## What needs to be done
Print the listing below again from the line that contains "Untuk membelinya bisa melalui toko online" onward, keeping every line exact and leaving out the lines before it.

## Data extract
******************************
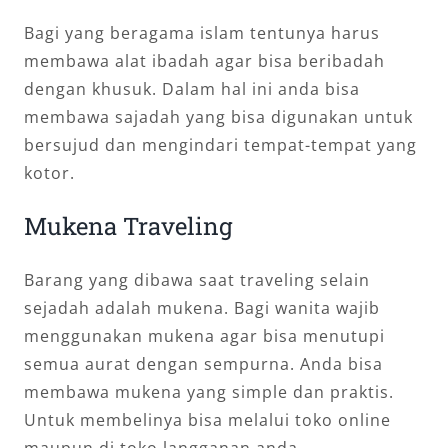
Bagi yang beragama islam tentunya harus
membawa alat ibadah agar bisa beribadah
dengan khusuk. Dalam hal ini anda bisa
membawa sajadah yang bisa digunakan untuk
bersujud dan mengindari tempat-tempat yang
kotor.
Mukena Traveling
Barang yang dibawa saat traveling selain
sejadah adalah mukena. Bagi wanita wajib
menggunakan mukena agar bisa menutupi
semua aurat dengan sempurna. Anda bisa
membawa mukena yang simple dan praktis.
Untuk membelinya bisa melalui toko online
maupun di toko langganan anda.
******************************
## Completed exercise
Untuk membelinya bisa melalui toko online
maupun di toko langganan anda.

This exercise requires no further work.